The non-event was notable only for the moment of levity when the
master of ceremonies grabbed the microphone to ask that demonstrators
come down from the trees which they had climbed, apparently, in
order to break off the branches. "We have an environmentalist
component among us," he said clearing his throat. "They
don't think that's the way to treat trees."
No, it isn't. But then they may have been capitalist trees.
My interest in the affair comes from an entirely different direction,
though. Over the past few years, it seems, everybody and his brother
speaks about the capitalist system in America. Before, using the
word was the hallmark of marxist training or influence. Yet lately,
everybody is using the word - regardless of political leaning.
It bothers me because capitalism - the word and the concept - was
the brainchild of Karl Marx. As well as offering an "-ism"
opposite his own -ism, it describes a rigid class society in which
one class possesses the means of production, the other nothing except
its labor.

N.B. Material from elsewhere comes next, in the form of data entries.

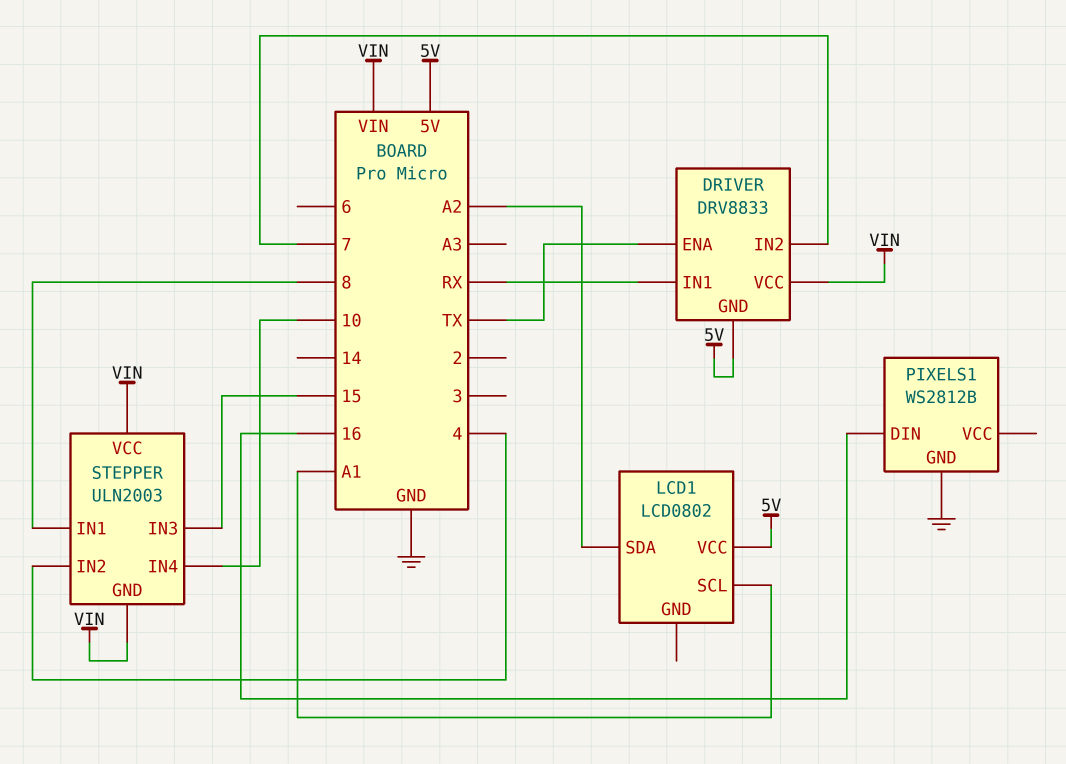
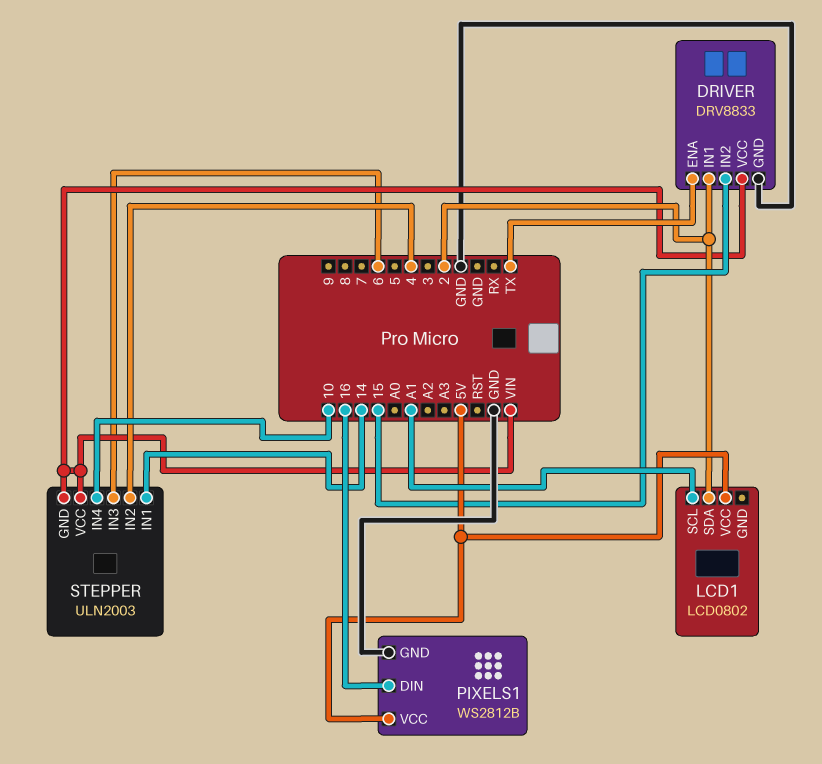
DRIVER pin GND: 5V -> GND
DRIVER pin IN1: RX -> 2
DRIVER pin IN2: 7 -> 15
LCD1 pin SDA: A2 -> 2
PIXELS1 pin VCC: none -> 5V
STEPPER pin IN1: 8 -> 14
STEPPER pin IN3: 15 -> 6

The latter class is called "The Proletariat"
who, as Lenin declared, can lose nothing but its chains when it
rises against the oppressor.
This is not the place to argue whether capitalism was the appropriate
way to describe certain European societies. The point is that owning
things has always been open to Americans. The moment you buy one
share of stock, you part-own "means of production," not
to mention owning your home and arriving at your place of work in
your own automobile - a very American image.
America never had a proletariat.
In that case, America could not have been a capitalist country.

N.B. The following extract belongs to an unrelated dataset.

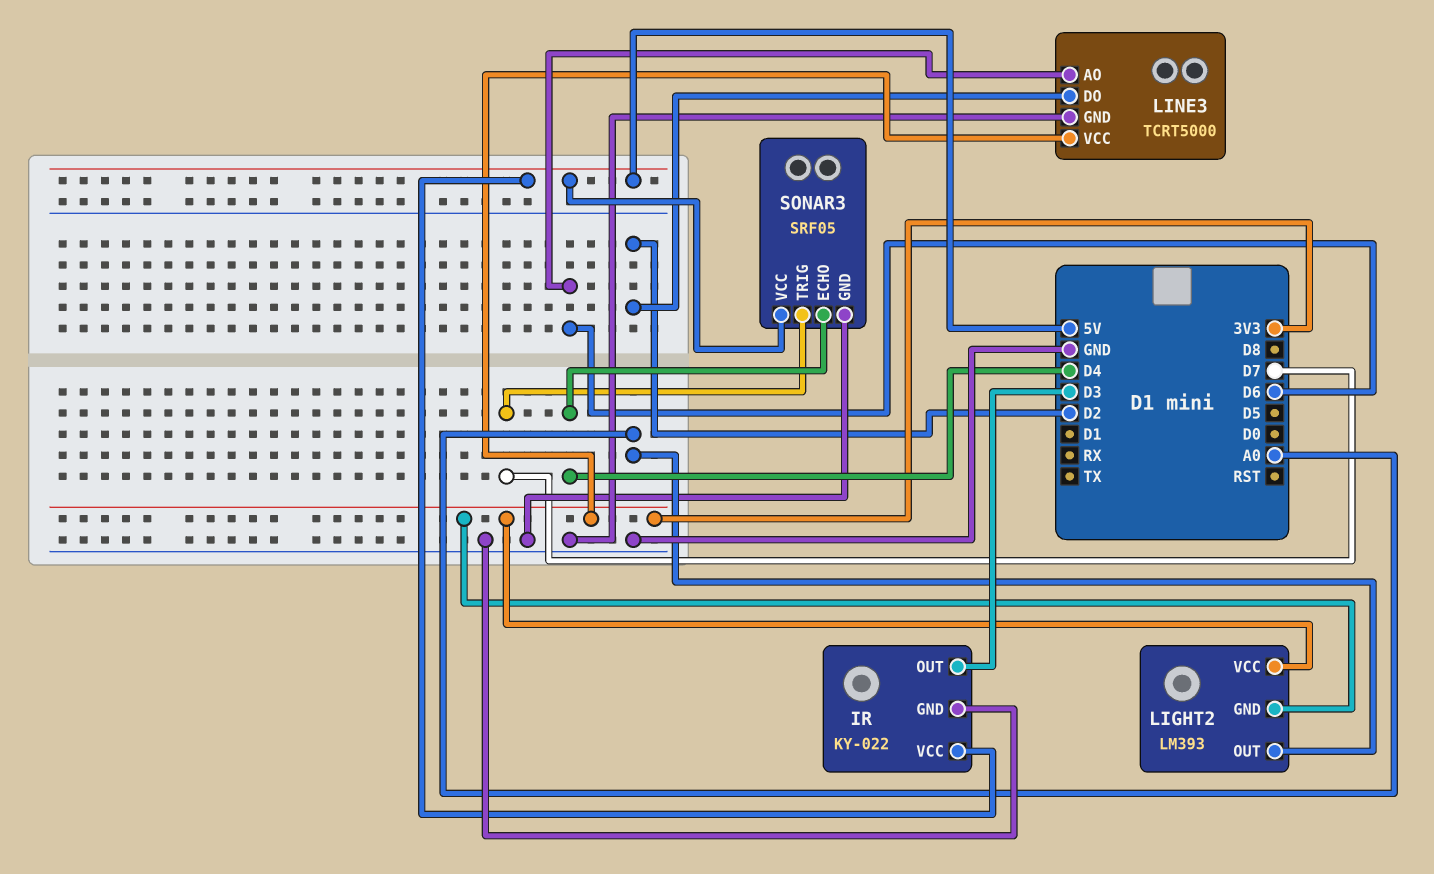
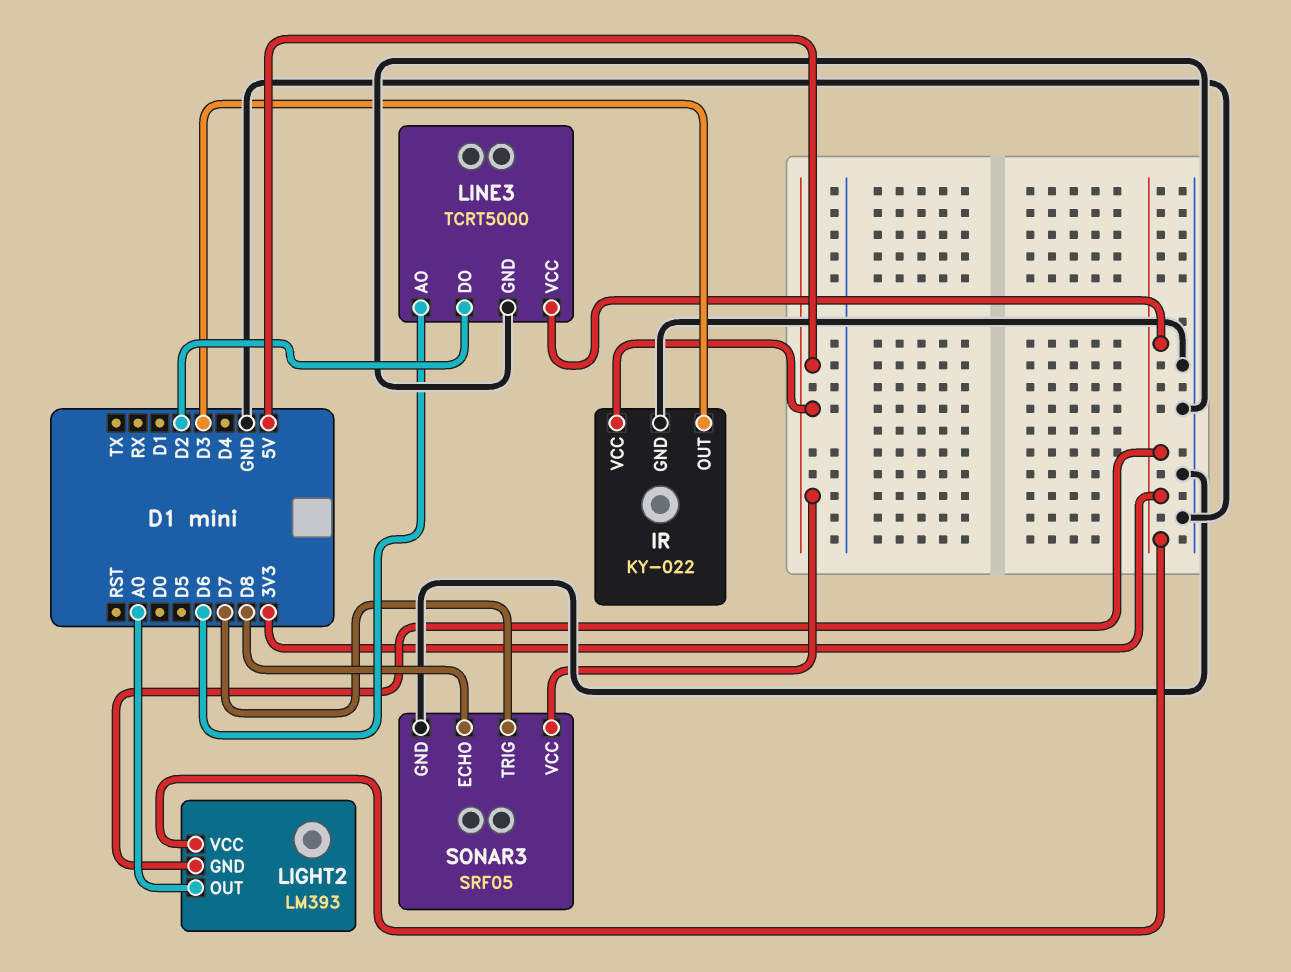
SONAR3 pin ECHO: D4 -> D8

To the best of my knowledge, no one has redefined capitalism after
Marx, and it is inappropriate to use a word whose meaning is different
from what the speaker has in mind.
Perhaps what we have in America is best described as a free-enterprise
Can you see an outfit called "Anti-Freemarket Convergence"
organizing demonstrations in Washington? Even with all the champagne
these protesters had consumed at their recent extended jamboree
in South Africa, they would not do something so manifestly ridiculous.
In a sense it is a pity that the speakers at such rallies are so
inarticulate, unappealing and predictable. Serious economists agree
with at least one of their complaints about the International Monetary
Fund: harmful interference with the aided country's ability to climb
out of the ditch. Clearly, conditions need to be attached to loans,
but strangling the debtor with impossible conditions is not practical.
(Naturally, the protesters' first demand always is that all loans
should be immediately forgiven, all debts erased. When? Now!)
Alas, I have been watching these protests now for nearly 40 years
and find that the organizers provide only slogans to the speakers,
not to mention the crowd. Most participants are quite incapable
of intelligent discussion. Of course, they also demonstrate only
where they are not likely to encounter any serious physical risk
- a habit that earns them no measure of respect.
But my main point still is that we ought to recognize people's
political views by the words they use. Thus, persons whose beliefs
are not informed by Karl Marx ought to stop referring to our free
enterprise system as "capitalism."
There are many other words and expressions invented and introduced
to promote a very specific political agenda. For years, I have been
trying to persuade anyone willing to listen that the enforced switch
from "personnel" departments to "human resources"
belongs to that category. After coming close to giving up, the other
night the same argument popped up at a most unexpected venue: in
Jay Leno's monologue. Bless him.
What we benignly call "politically correct" is never
without political purpose. Those who invented "native American"
to replace "Indian" sought a term that would, at least
by implication, diminish the legitimacy of everyone else who came
Similarly, "capitalism," having been used for a century-and-a-half
to denounce those who practice it, has all the connotations of greed
and exploitation, and none of the uniquely American, fabulously
successful, and gloriously liberating ring of "free enterprise."